# [Goal]
Rewrite the data from its first line through the line with "vignetting: brightness -0.167", changing "developed" to "processed" and leaving everything else as it is.

** begin **

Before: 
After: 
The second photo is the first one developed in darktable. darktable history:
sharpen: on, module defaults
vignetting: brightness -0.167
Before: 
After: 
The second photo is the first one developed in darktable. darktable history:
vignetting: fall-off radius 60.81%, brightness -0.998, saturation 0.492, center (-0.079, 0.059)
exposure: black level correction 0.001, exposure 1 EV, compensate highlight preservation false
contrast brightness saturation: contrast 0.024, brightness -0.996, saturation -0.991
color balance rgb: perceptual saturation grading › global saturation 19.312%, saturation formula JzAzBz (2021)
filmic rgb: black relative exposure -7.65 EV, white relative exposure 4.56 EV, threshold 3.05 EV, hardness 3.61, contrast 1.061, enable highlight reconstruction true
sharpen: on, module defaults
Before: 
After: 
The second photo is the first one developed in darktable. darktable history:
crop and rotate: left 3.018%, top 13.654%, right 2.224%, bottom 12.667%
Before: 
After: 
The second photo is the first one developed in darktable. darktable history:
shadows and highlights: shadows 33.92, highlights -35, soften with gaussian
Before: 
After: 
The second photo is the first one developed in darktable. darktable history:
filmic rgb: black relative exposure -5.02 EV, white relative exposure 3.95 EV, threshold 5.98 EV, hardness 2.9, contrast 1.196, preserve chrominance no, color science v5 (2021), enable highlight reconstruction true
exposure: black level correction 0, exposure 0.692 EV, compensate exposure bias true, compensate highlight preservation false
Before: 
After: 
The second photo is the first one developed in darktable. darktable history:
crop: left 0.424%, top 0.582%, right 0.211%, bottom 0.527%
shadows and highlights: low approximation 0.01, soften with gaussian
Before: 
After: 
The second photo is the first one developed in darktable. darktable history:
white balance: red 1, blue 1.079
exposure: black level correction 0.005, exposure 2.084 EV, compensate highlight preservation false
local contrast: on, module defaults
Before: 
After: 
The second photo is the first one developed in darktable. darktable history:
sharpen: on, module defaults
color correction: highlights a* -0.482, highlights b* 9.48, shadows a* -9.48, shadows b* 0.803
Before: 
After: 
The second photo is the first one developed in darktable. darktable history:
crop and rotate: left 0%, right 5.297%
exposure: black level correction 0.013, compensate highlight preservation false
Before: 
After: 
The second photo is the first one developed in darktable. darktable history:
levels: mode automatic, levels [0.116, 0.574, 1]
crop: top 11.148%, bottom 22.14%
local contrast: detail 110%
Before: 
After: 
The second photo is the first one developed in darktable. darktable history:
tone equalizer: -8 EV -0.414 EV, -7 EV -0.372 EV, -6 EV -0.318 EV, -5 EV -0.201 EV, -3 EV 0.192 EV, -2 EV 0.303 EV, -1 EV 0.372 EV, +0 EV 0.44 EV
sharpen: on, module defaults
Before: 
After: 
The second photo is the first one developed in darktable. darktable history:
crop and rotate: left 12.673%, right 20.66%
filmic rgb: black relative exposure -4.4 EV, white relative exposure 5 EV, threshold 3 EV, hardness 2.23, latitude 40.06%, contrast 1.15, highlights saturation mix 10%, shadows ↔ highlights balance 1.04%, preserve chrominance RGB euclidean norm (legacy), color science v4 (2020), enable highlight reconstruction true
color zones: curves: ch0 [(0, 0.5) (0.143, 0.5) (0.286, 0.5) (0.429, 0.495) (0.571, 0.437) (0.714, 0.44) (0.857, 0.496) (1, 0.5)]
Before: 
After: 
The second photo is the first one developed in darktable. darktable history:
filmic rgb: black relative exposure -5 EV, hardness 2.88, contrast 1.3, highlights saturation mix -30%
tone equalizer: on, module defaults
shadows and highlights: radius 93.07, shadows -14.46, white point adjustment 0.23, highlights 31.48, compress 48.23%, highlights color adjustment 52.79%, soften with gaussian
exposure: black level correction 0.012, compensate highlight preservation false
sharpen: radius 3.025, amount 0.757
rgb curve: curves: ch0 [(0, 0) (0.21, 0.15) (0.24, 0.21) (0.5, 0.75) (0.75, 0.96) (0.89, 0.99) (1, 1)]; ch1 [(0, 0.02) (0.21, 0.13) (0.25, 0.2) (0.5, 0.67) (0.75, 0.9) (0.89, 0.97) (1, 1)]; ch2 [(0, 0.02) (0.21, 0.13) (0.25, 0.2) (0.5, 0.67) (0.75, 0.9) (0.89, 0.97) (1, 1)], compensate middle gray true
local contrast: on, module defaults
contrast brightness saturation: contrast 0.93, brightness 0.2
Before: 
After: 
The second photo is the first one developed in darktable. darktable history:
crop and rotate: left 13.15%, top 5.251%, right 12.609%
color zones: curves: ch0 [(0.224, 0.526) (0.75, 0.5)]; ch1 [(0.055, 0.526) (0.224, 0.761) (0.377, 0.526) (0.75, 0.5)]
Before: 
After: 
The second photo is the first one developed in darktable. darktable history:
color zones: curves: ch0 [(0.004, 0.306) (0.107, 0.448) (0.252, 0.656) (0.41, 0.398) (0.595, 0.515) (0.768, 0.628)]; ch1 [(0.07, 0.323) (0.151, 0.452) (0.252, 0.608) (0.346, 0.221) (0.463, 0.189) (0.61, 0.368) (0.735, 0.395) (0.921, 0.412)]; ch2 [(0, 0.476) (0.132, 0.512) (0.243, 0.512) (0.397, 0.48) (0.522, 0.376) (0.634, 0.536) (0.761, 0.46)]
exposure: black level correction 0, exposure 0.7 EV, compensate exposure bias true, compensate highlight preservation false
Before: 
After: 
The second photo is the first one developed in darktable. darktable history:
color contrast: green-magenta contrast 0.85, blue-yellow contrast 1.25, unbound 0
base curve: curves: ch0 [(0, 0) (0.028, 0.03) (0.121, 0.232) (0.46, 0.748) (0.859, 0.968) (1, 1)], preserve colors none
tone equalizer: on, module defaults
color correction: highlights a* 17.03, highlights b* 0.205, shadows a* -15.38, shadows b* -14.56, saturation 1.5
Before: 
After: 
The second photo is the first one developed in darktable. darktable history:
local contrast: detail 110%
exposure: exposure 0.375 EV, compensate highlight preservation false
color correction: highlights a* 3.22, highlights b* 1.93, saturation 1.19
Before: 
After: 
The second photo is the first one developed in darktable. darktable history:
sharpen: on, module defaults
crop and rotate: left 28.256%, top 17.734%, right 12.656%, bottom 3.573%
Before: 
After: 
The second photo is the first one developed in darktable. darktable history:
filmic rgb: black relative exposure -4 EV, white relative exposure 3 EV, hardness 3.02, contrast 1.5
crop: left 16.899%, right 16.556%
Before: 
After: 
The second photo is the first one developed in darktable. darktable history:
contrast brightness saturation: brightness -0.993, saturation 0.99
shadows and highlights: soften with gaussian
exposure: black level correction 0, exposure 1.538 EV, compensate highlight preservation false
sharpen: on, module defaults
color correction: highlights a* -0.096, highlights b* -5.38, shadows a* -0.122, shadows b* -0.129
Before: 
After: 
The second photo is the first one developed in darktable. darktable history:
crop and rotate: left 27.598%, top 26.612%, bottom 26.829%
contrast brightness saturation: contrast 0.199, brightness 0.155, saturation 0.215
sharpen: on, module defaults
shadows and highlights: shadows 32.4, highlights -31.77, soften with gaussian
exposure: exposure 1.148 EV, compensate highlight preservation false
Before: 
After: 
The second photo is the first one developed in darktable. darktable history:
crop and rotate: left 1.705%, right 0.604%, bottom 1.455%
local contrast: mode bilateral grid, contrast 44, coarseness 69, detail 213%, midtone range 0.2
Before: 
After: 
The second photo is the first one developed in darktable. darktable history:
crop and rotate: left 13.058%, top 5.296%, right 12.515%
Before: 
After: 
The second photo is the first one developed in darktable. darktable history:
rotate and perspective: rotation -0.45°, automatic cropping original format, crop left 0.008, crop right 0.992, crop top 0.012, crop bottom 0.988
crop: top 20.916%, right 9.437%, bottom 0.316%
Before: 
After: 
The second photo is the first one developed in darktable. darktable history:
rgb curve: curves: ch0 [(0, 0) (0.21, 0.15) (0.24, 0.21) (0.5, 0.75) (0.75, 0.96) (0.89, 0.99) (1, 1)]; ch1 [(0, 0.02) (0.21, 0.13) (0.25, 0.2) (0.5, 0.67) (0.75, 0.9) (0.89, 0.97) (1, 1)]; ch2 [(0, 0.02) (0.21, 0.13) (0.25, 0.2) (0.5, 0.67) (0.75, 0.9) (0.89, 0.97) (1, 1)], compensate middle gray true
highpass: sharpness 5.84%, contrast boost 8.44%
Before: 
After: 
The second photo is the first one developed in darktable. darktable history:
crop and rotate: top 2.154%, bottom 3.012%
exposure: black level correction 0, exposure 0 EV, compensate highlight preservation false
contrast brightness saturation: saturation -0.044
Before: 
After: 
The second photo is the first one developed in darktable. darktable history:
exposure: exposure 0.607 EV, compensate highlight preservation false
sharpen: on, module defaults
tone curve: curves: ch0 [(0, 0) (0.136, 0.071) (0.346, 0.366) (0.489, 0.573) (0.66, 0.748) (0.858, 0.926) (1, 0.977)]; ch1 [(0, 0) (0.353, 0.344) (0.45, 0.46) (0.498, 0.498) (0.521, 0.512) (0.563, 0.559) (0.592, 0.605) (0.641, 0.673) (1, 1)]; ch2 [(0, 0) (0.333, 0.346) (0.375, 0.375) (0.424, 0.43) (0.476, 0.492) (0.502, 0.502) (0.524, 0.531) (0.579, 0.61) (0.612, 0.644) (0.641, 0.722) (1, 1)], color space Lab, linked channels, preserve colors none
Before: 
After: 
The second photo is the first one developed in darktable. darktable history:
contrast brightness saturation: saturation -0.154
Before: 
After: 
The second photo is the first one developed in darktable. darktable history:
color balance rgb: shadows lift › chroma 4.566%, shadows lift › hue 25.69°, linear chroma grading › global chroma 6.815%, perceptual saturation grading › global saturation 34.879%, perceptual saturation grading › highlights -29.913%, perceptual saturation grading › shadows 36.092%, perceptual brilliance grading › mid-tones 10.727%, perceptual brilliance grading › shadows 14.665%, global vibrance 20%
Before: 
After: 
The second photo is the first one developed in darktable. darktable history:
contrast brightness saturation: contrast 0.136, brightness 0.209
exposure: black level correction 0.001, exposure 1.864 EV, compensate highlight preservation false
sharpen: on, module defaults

** end **

# [Final answer]
Before: 
After: 
The second photo is the first one processed in darktable. darktable history:
sharpen: on, module defaults
vignetting: brightness -0.167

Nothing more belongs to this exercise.